====== Entries supplied

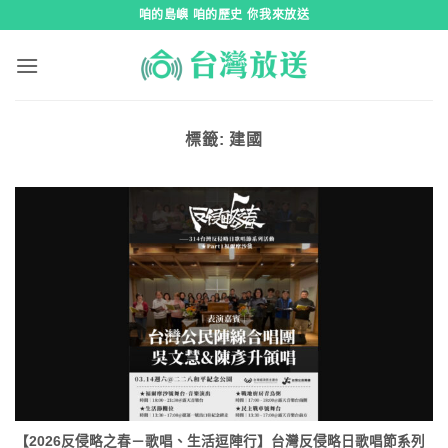
跳
咱的島嶼 咱的歷史 你我來放送
到
內
容
標籤:
建國
【2026反侵略之春－歌唱、生活逗陣行】台灣反侵略日歌唱節系列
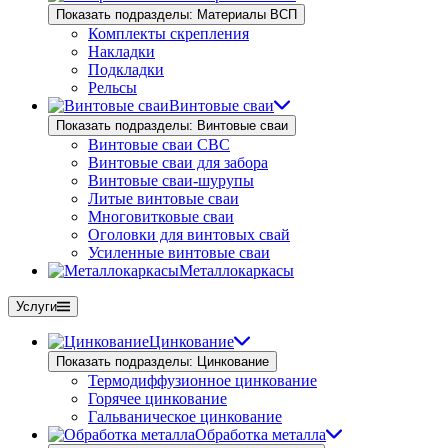
Показать подразделы: Материалы ВСП
Комплекты скрепления
Накладки
Подкладки
Рельсы
Винтовые сваи
Показать подразделы: Винтовые сваи
Винтовые сваи СВС
Винтовые сваи для забора
Винтовые сваи-шурупы
Литые винтовые сваи
Многовитковые сваи
Оголовки для винтовых свай
Усиленные винтовые сваи
Металлокаркасы
Услуги
Цинкование
Показать подразделы: Цинкование
Термодиффузионное цинкование
Горячее цинкование
Гальваническое цинкование
Обработка металла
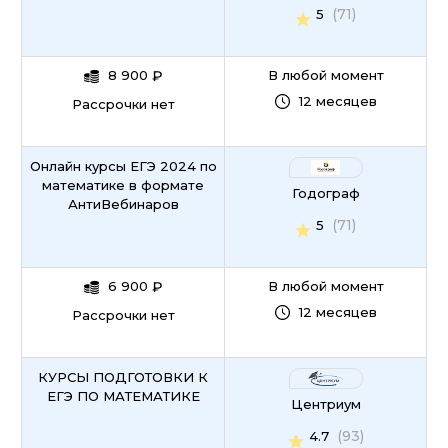
(71)
5
8 900
₽
В любой момент
12 месяцев
Рассрочки нет
Онлайн курсы ЕГЭ 2024 по
математике в формате
Годограф
АнтиВебинаров
(71)
5
6 900
₽
В любой момент
12 месяцев
Рассрочки нет
КУРСЫ ПОДГОТОВКИ К
ЕГЭ ПО МАТЕМАТИКЕ
Центриум
(93)
4.7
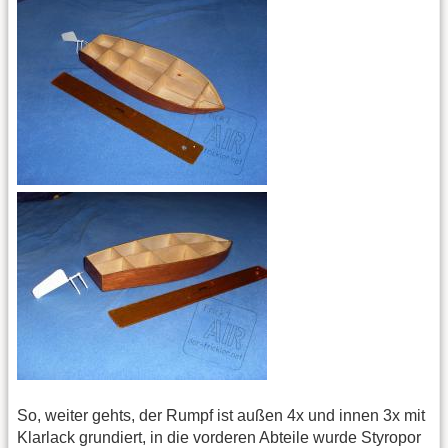
So, weiter gehts, der Rumpf ist außen 4x und innen 3x mit
Klarlack grundiert, in die vorderen Abteile wurde Styropor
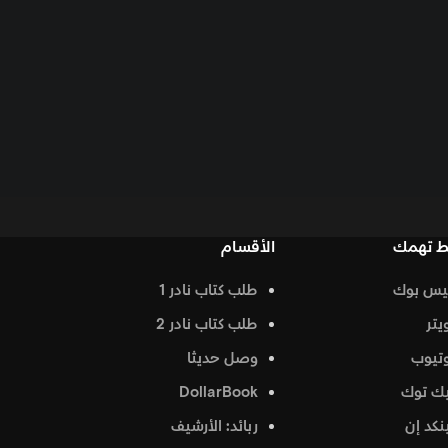
الأقسام
طلب كتاب نادر 1
طلب كتاب نادر 2
وصل حديثا
DollarBook
ربائد: الأرشيف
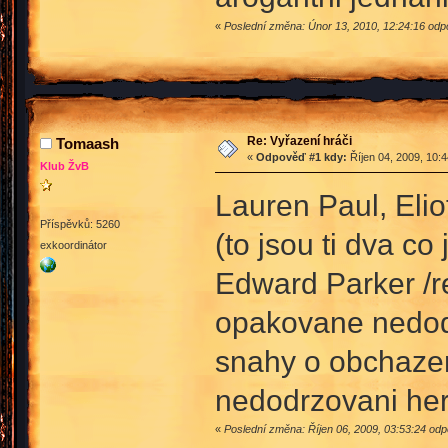
«
Poslední změna: Únor 13, 2010, 12:24:16 odp
Re: Vyřazení hráči
Tomaash
«
Odpověď #1 kdy:
Říjen 04, 2009, 10:
Klub ŽvB
Lauren Paul, Elio
Příspěvků: 5260
(to jsou ti dva co
exkoordinátor
Edward Parker /r
opakovane nedod
snahy o obchaze
nedodrzovani her
«
Poslední změna: Říjen 06, 2009, 03:53:24 odp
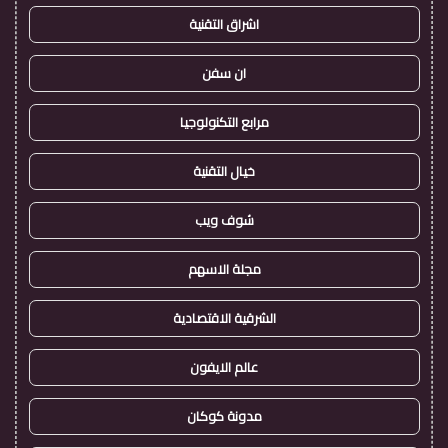
اشراق التقنية
ان سفن
مرابع التكنولوجيا
خيال التقنية
شوف ويب
مجلة الاسهم
الشرقية الاقتصادية
عالم الايفون
مدونة كوكان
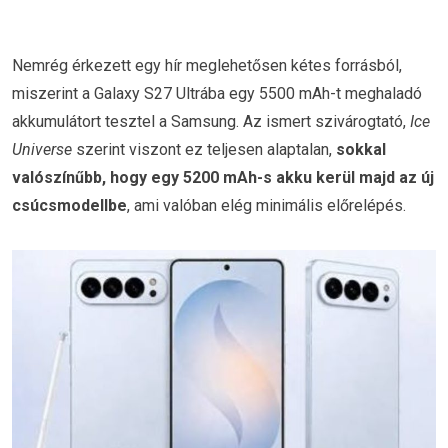
Nemrég érkezett egy hír meglehetősen kétes forrásból,
miszerint a Galaxy S27 Ultrába egy 5500 mAh-t meghaladó
akkumulátort tesztel a Samsung. Az ismert szivárogtató,
Ice
Universe
szerint viszont ez teljesen alaptalan,
sokkal
valószínűbb, hogy egy 5200 mAh-s akku kerül majd az új
csúcsmodellbe
, ami valóban elég minimális előrelépés.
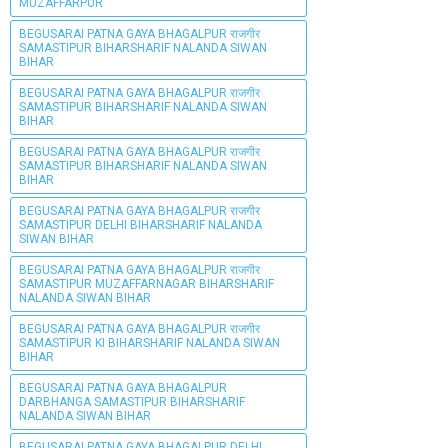
MUZAFFARPUR
BEGUSARAI PATNA GAYA BHAGALPUR राजगीर
SAMASTIPUR BIHARSHARIF NALANDA SIWAN
BIHAR
BEGUSARAI PATNA GAYA BHAGALPUR राजगीर
SAMASTIPUR BIHARSHARIF NALANDA SIWAN
BIHAR
BEGUSARAI PATNA GAYA BHAGALPUR राजगीर
SAMASTIPUR BIHARSHARIF NALANDA SIWAN
BIHAR
BEGUSARAI PATNA GAYA BHAGALPUR राजगीर
SAMASTIPUR DELHI BIHARSHARIF NALANDA
SIWAN BIHAR
BEGUSARAI PATNA GAYA BHAGALPUR राजगीर
SAMASTIPUR MUZAFFARNAGAR BIHARSHARIF
NALANDA SIWAN BIHAR
BEGUSARAI PATNA GAYA BHAGALPUR राजगीर
SAMASTIPUR KI BIHARSHARIF NALANDA SIWAN
BIHAR
BEGUSARAI PATNA GAYA BHAGALPUR
DARBHANGA SAMASTIPUR BIHARSHARIF
NALANDA SIWAN BIHAR
BEGUSARAI PATNA GAYA BHAGALPUR DELHI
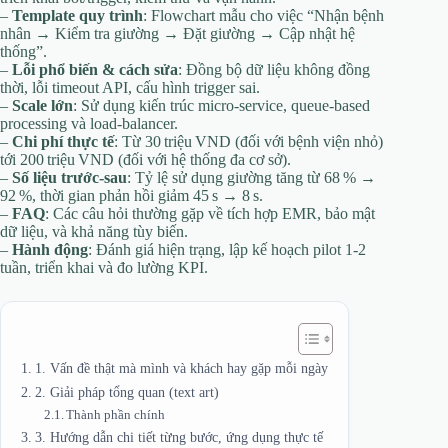
–
Template quy trình
: Flowchart mẫu cho việc “Nhận bệnh
nhân → Kiểm tra giường → Đặt giường → Cập nhật hệ
thống”.
–
Lỗi phổ biến & cách sửa
: Đồng bộ dữ liệu không đồng
thời, lỗi timeout API, cấu hình trigger sai.
–
Scale lớn
: Sử dụng kiến trúc micro‑service, queue‑based
processing và load‑balancer.
–
Chi phí thực tế
: Từ 30 triệu VND (đối với bệnh viện nhỏ)
tới 200 triệu VND (đối với hệ thống đa cơ sở).
–
Số liệu trước‑sau
: Tỷ lệ sử dụng giường tăng từ 68 % →
92 %, thời gian phản hồi giảm 45 s → 8 s.
–
FAQ
: Các câu hỏi thường gặp về tích hợp EMR, bảo mật
dữ liệu, và khả năng tùy biến.
–
Hành động
: Đánh giá hiện trạng, lập kế hoạch pilot 1‑2
tuần, triển khai và đo lường KPI.
1. Vấn đề thật mà mình và khách hay gặp mỗi ngày
2. Giải pháp tổng quan (text art)
Thành phần chính
3. Hướng dẫn chi tiết từng bước, ứng dụng thực tế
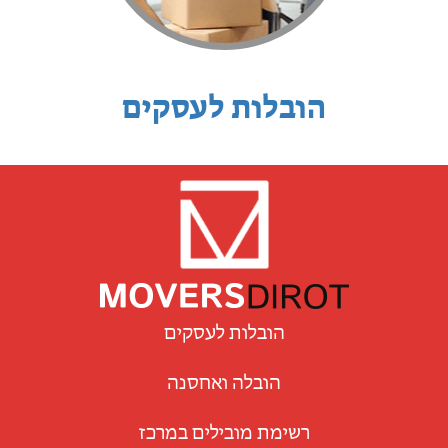
הובלות לעסקים
הובלות לעסקים
הובלה ואחסנה
רשימת מובילים במרכז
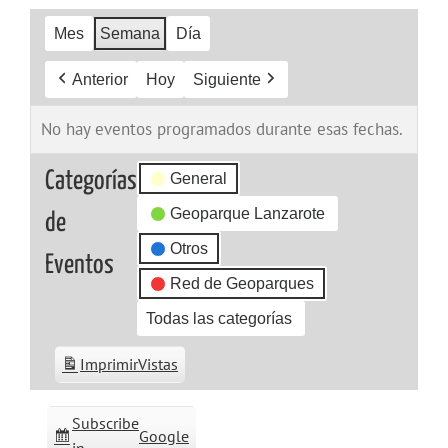
Mes
Semana
Día
Anterior
Hoy
Siguiente
No hay eventos programados durante esas fechas.
Categorías
General
Geoparque Lanzarote
de
Otros
Eventos
Red de Geoparques
Todas las categorías
Imprimir
Vistas
Subscribe
Google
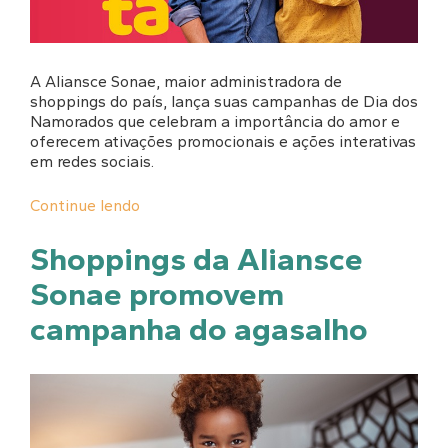
A Aliansce Sonae, maior administradora de
shoppings do país, lança suas campanhas de Dia dos
Namorados que celebram a importância do amor e
oferecem ativações promocionais e ações interativas
em redes sociais.
Continue lendo
Shoppings da Aliansce
Sonae promovem
campanha do agasalho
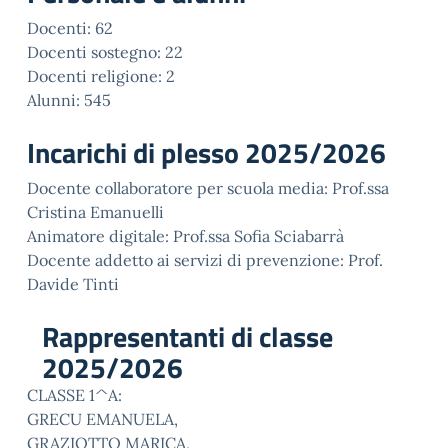
Docenti: 62
Docenti sostegno: 22
Docenti religione: 2
Alunni: 545
Incarichi di plesso 2025/2026
Docente collaboratore per scuola media: Prof.ssa
Cristina Emanuelli
Animatore digitale: Prof.ssa Sofia Sciabarrà
Docente addetto ai servizi di prevenzione: Prof.
Davide Tinti
Rappresentanti di classe
2025/2026
CLASSE 1^A:
GRECU EMANUELA,
GRAZIOTTO MARICA,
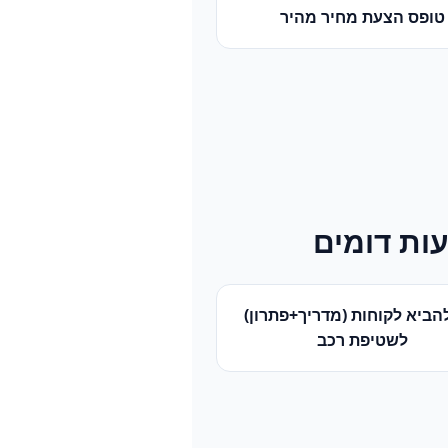
טופס הצעת מחיר מהיר
ות דומים
הביא לקוחות (מדריך+פתרון)
ל
שטיפת רכב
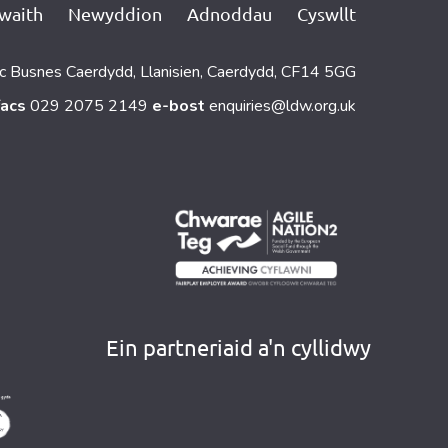
gwaith
Newyddion
Adnoddau
Cyswllt
c Busnes Caerdydd, Llanisien, Caerdydd, CF14 5GG
facs
029 2075 2149
e-bost
enquiries@ldw.org.uk
Ein partneriaid a'n cyllidwy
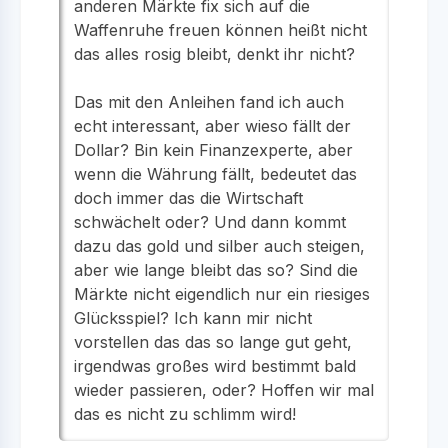
anderen Märkte fix sich auf die
Waffenruhe freuen können heißt nicht
das alles rosig bleibt, denkt ihr nicht?
Das mit den Anleihen fand ich auch
echt interessant, aber wieso fällt der
Dollar? Bin kein Finanzexperte, aber
wenn die Währung fällt, bedeutet das
doch immer das die Wirtschaft
schwächelt oder? Und dann kommt
dazu das gold und silber auch steigen,
aber wie lange bleibt das so? Sind die
Märkte nicht eigendlich nur ein riesiges
Glücksspiel? Ich kann mir nicht
vorstellen das das so lange gut geht,
irgendwas großes wird bestimmt bald
wieder passieren, oder? Hoffen wir mal
das es nicht zu schlimm wird!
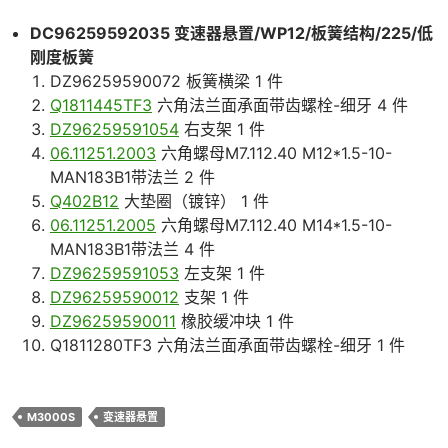
DC96259592035 变速器悬置/WP12/板簧结构/225/低
刚度板簧
DZ96259590072 板簧横梁 1 件
Q1811445TF3
六角法兰面承面带齿螺栓-细牙 4 件
DZ96259591054
右支架 1 件
06.11251.2003
六角螺母M7.112.40 M12*1.5-10-
MAN183B1带法兰 2 件
Q402B12
大垫圈（镀锌） 1 件
06.11251.2005
六角螺母M7.112.40 M14*1.5-10-
MAN183B1带法兰 4 件
DZ96259591053
左支架 1 件
DZ96259590012
支架 1 件
DZ96259590011
橡胶缓冲块 1 件
Q1811280TF3 六角法兰面承面带齿螺栓-细牙 1 件
M3000S
变速器悬置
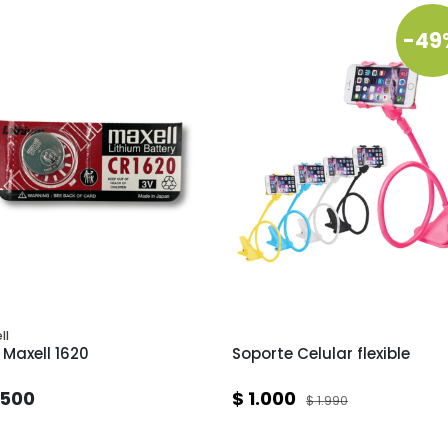
-49
ll
 Maxell 1620
Soporte Celular flexible
.500
$ 1.000
$ 1.990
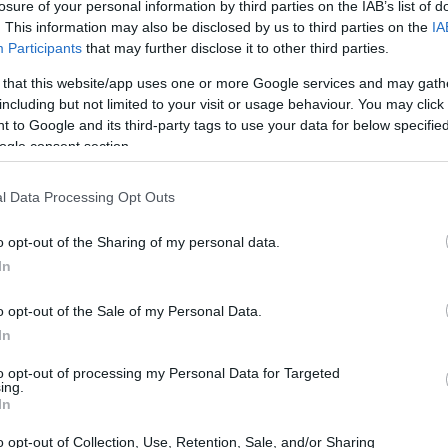
losure of your personal information by third parties on the IAB’s list of
. This information may also be disclosed by us to third parties on the
IA
Participants
that may further disclose it to other third parties.
 that this website/app uses one or more Google services and may gath
including but not limited to your visit or usage behaviour. You may click 
 to Google and its third-party tags to use your data for below specifi
ogle consent section.
l Data Processing Opt Outs
UJ
pr
o opt-out of the Sharing of my personal data.
20
In
o opt-out of the Sale of my Personal Data.
In
to opt-out of processing my Personal Data for Targeted
ing.
In
eron simples parecidos con sus homólogos.
a feliz idea de disfrazar al icono de Marvel de estrella
o opt-out of Collection, Use, Retention, Sale, and/or Sharing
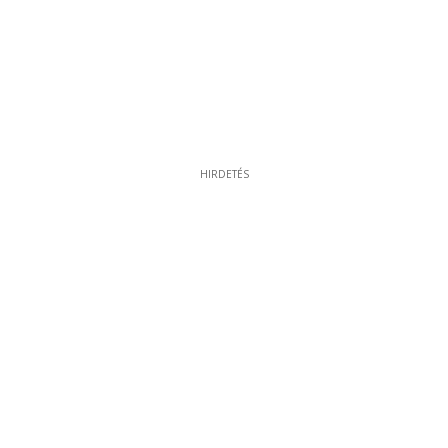
HIRDETÉS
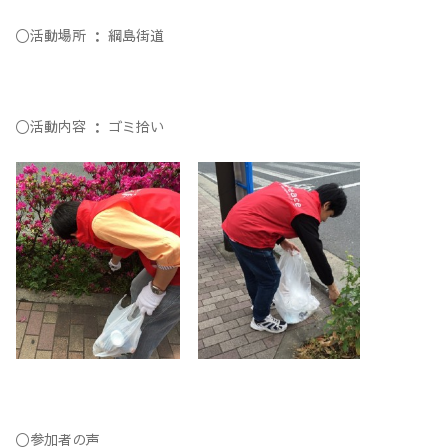
〇活動場所 ： 綱島街道
〇活動内容 ： ゴミ拾い
〇参加者の声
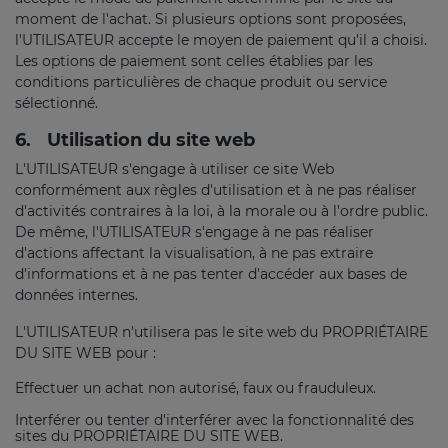
moment de l'achat. Si plusieurs options sont proposées,
l'UTILISATEUR accepte le moyen de paiement qu'il a choisi.
Les options de paiement sont celles établies par les
conditions particulières de chaque produit ou service
sélectionné.
6.
Utilisation du site web
L'UTILISATEUR s'engage à utiliser ce site Web
conformément aux règles d'utilisation et à ne pas réaliser
d'activités contraires à la loi, à la morale ou à l'ordre public.
De même, l'UTILISATEUR s'engage à ne pas réaliser
d'actions affectant la visualisation, à ne pas extraire
d'informations et à ne pas tenter d'accéder aux bases de
données internes.
L'UTILISATEUR n'utilisera pas le site web du PROPRIÉTAIRE
DU SITE WEB pour :
Effectuer un achat non autorisé, faux ou frauduleux.
Interférer ou tenter d'interférer avec la fonctionnalité des
sites du PROPRIÉTAIRE DU SITE WEB.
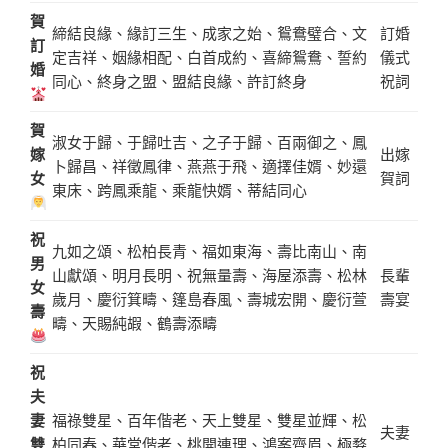
賀
締結良緣、緣訂三生、成家之始、鴛鴦璧合、文
訂婚
訂
定吉祥、姻緣相配、白首成約、喜締鴛鴦、誓約
儀式
婚
同心、終身之盟、盟結良緣、許訂終身
祝詞
賀
淑女于歸、于歸吐吉、之子于歸、百兩御之、鳳
嫁
出嫁
卜歸昌、祥徵鳳律、燕燕于飛、適擇佳婿、妙還
女
賀詞
東床、跨鳳乘龍、乘龍快婿、蒂結同心
祝
九如之頌、松柏長青、福如東海、壽比南山、南
男
山獻頌、明月長明、祝無量壽、海屋添壽、松林
長輩
女
歲月、慶衍箕疇、篷島春風、壽城宏開、慶衍萱
壽宴
壽
疇、天賜純嘏、鶴壽添疇
祝
夫
妻
福祿雙星、百年偕老、天上雙星、雙星並輝、松
夫妻
雙
柏同春、華堂偕老、桃開連理、鴻案齊眉、極婺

============

What is being asked:
Update the lines starting at the one containing "اشراق التقنية" and ending at the one containing "elég minimális előrelépés." by replacing "hír" with "értesülés" and leaving everything else unchanged. Leave the pictures out of your answer.

Answer below:
اشراق التقنية
ان سفن
مرابع التكنولوجيا
خيال التقنية
شوف ويب
مجلة الاسهم
الشرقية الاقتصادية
عالم الايفون
مدونة كوكان
Nemrég érkezett egy értesülés meglehetősen kétes forrásból,
miszerint a Galaxy S27 Ultrába egy 5500 mAh-t meghaladó
akkumulátort tesztel a Samsung. Az ismert szivárogtató,
Ice
Universe
szerint viszont ez teljesen alaptalan,
sokkal
valószínűbb, hogy egy 5200 mAh-s akku kerül majd az új
csúcsmodellbe
, ami valóban elég minimális előrelépés.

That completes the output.